Not only did she remain, but amazingly she began to walk toward me. Just a few steps at first. Then a few more. She would stop for a few seconds, eating grass and checking out other sounds on her right and left. Before I knew it, she was only about 10 feet away from me. I was amazed at how calm she was in being so close to me. Just her and I, enjoying the warmth of the sun and the cool breeze that surrounded us. It was a holy moment and I thanked God for the blessing of being there. And in that moment, I found myself thinking of barriers and how easy it is to break them down. For all practical purposes, I was this doe's enemy. I mean, we all remember Bambi, right? But something bigger was going on with this animal. She remained calm. She wasn't afraid. For whatever reason, she trusted me for that moment and didn't run off until I got lazy and tried to sit down.  

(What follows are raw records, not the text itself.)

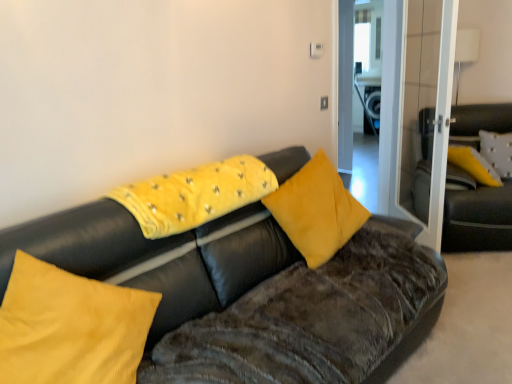
Question: Looking at the image, does yellow fabric pillow at upper right, acting as the 4th pillow starting from the left, seem bigger or smaller compared to velvet yellow pillow at center, the first pillow viewed from the left?

Choices:
 (A) big
 (B) small

Answer: (B)

Question: In the image, is yellow fabric pillow at upper right, acting as the 4th pillow starting from the left, on the left side or the right side of velvet yellow pillow at center, which is the 4th pillow from right to left?

Choices:
 (A) left
 (B) right

Answer: (B)

Question: Which of these objects is positioned closest to the velvet black couch at right, which ranks as the 1th studio couch in back-to-front order?

Choices:
 (A) velvet yellow pillow at center, arranged as the 4th pillow when viewed from the back
 (B) transparent glass door at right
 (C) velvet black couch at center, positioned as the second studio couch in back-to-front order
 (D) yellow fabric pillow at upper right, which ranks as the first pillow in right-to-left order
 (E) yellow velvet pillow at center, acting as the 2th pillow starting from the left

Answer: (D)

Question: Which object is the closest to the velvet black couch at center, the first studio couch positioned from the front?

Choices:
 (A) yellow fabric pillow at upper right, which ranks as the first pillow in right-to-left order
 (B) transparent glass door at right
 (C) velvet yellow pillow at center, placed as the third pillow when sorted from front to back
 (D) yellow velvet pillow at center, acting as the 3th pillow starting from the right
 (E) velvet black couch at right, the second studio couch from the left

Answer: (D)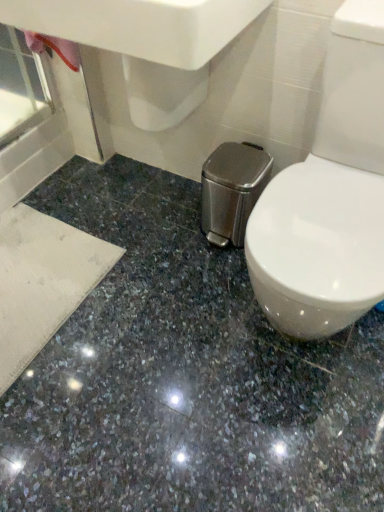
Find the location of a particular element. vacant space underneath white glossy sink at upper center (from a real-world perspective) is located at coordinates (144, 210).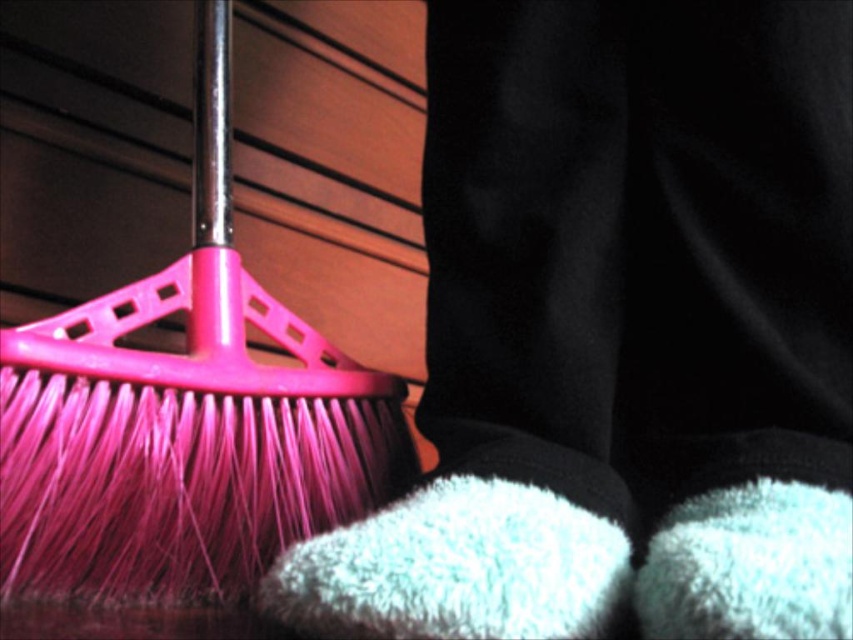
Question: Considering the relative positions of pink plastic brush at left and fuzzy white sock at lower center in the image provided, where is pink plastic brush at left located with respect to fuzzy white sock at lower center?

Choices:
 (A) below
 (B) above

Answer: (B)

Question: Which point appears closest to the camera in this image?

Choices:
 (A) (167, 451)
 (B) (419, 611)

Answer: (B)

Question: In this image, where is pink plastic brush at left located relative to fuzzy white sock at lower center?

Choices:
 (A) above
 (B) below

Answer: (A)

Question: Which point is closer to the camera?

Choices:
 (A) (215, 444)
 (B) (438, 568)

I wonder what would happen if we allowed ourselves to trust one another more often. Regardless of how much evil we might be capable of inflicting on one another, if we take the first step and show love to our enemy, we might be surprised at their reaction and how willing they are to try as well. When you stop and think about it, love is really the only solution we have towards peace. I wonder what it would be like to be patriotic, but humble and loving as well. I wonder what it would be like to rise above evil and see life as precious and fragile, not only for ourselves, but each person in this world that God created. And when we do this, we might see more glimpses of what the Kingdom of God is like and the way our world was supposed to be in the first place.